IN recent years big weapons have dominated Washington's defense budget debate. From the Strategic Defense Initiative (SDI), to the B-2 bomber, to the Seawolf submarine, expensive new systems always seem to become symbols of a larger struggle for priority-setting power between a Democratic-controlled Congress and the Republican White House.
With the annual defense budget exercise swinging into full gear, it appears that, this year, Congress may have a larger-than-usual say in the future of big-ticket items. This doesn't necessarily mean less money for all these systems. No longer are lawmakers just trying to scale back administration defense requests.

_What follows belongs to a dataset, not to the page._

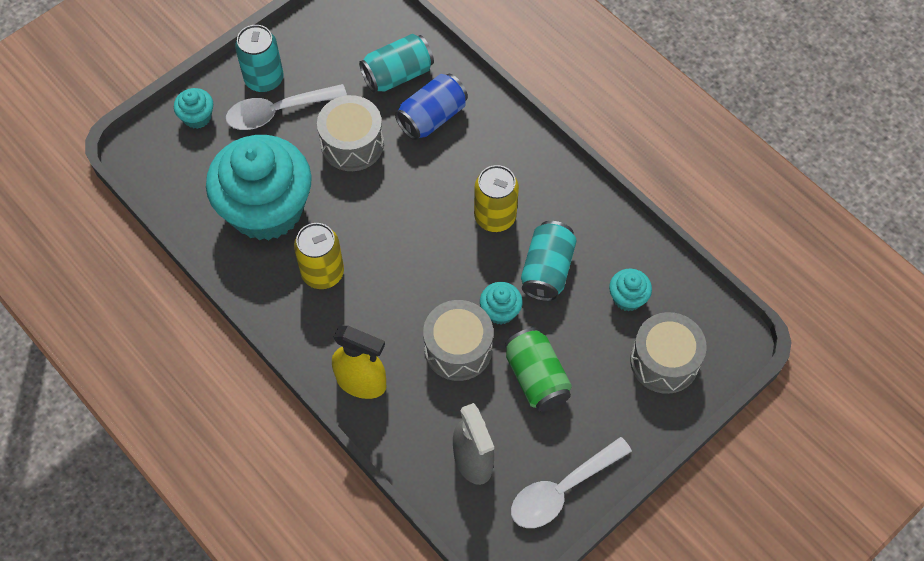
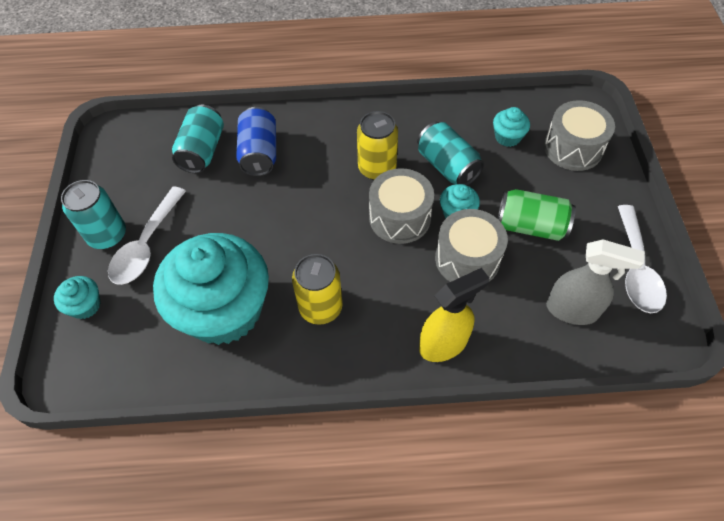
camera: 50 degrees left, 5 degrees down
grey drum [317,95,384,171] -> grey drum moved to [369,168,434,244]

With jobs on the line during economic tough times, they are finding that, in some cases, it is easier to add than subtract.
That doesn't mean the old standby headline of "Congress, White House in Defense Budget Clash" won't apply. Administration officials are still complaining bitterly about how defense money is being moved around. Congressional efforts "put money back into the budget for things we don't need and take money out of the budget for things that we do need," said Pentagon spokesman Pete Williams last week.
So far, the Seawolf sub is the most famous case in point. Throughout the late 1980s there were mild attempts in both the Senate and House Armed Services committees to kill off the Seawolf as unnecessary and, at $1 billion a copy, extremely expensive.
But when the Department of Defense earlier this year proposed ending Seawolf production due to budget pressure and the end of the cold war, Connecticut lawmakers cried foul. The attack subs are built at the Electric Boat Division of General Dynamics Corporation in Groton, and loss of Seawolf means loss of thousands of jobs throughout nearby communities.
The Pentagon wants to give back money already approved for construction of two Seawolves this year, but both House and Senate have voted so-called recision bills that would force the Navy to build the boats. Maintenance of US sub-building capability is crucial, according to backers of the move.
Less noticed is the fact that both House and Senate recision bills would restore funds for at least two other programs the Pentagon doesn't want: upgrades for the M-1 tank and the F-14 aircraft. In recent years the Long Island-built F-14 upgrade in particular has had more than nine lives, with the New York delegation doing everything it can to keep the plane breathing.
Money to pay for these changes would be taken from administration favorites: the B-2 bomber and SDI.
A final recision bill has yet to be drawn up, and Mr. Williams said that "if the legislation were to pass in its current form, the president's senior advisers would recommend a veto."
The recision bills, however, aren't the main pieces of defense legislation now facing Congress. The annual authorization legislation, which outlines defense plans for 1993, outweighs them in significance.
With the House Armed Services Committee scheduled to draw up its version of the authorization bill this week, it's high defense season on Capitol Hill. Big-ticket items face big-ticket changes in this forum, too.
For one thing, the chairman of the House panel, Rep. Les Aspin (D) of Wisconsin, says he wants to put his own stamp on how the Defense Department buys aircraft. With the support of Republicans on the committee, Mr. Aspin is proposing to increase emphasis on the Navy's next-generation attack plane - the AX - at the expense of fighter aircraft development.
The AX budget for 1993 would increase from the $160 million requested by the White House to $725 million under the Aspin plan. At the same time, funds for developing the next-generation Air Force fighter, the F-22, would be trimmed by $200 million. The $1 billion requested by the Navy to build an upgraded F/A-18 would be slashed in half.
The experience of the Gulf war showed that long-range attack aircraft will be one of the US military's most crucial future requirements, according to Aspin. "In particular, the Navy needs a more capable aircraft to perform the deep-strike mission from its carriers," says a committee report on the move.
Meanwhile, SDI is sure to undergo fundamental change. Plans for stationing SDI weapons in space will be deemphasized more than ever. SDI director Henry Cooper told members of Congress last week that, in response to their criticism, he was shifting a further $2.6 billion from space weapons to ground-based weapons development accounts.
One result of this reorientation is that work on the exotic X-ray laser, a nuclear-powered device that proponents once claimed might be able to shoot down hundreds of missiles by itself, has been quietly stopped. As for the B-2, Congress may well go along with an administration request for $2.7 billion to buy four last production bombers.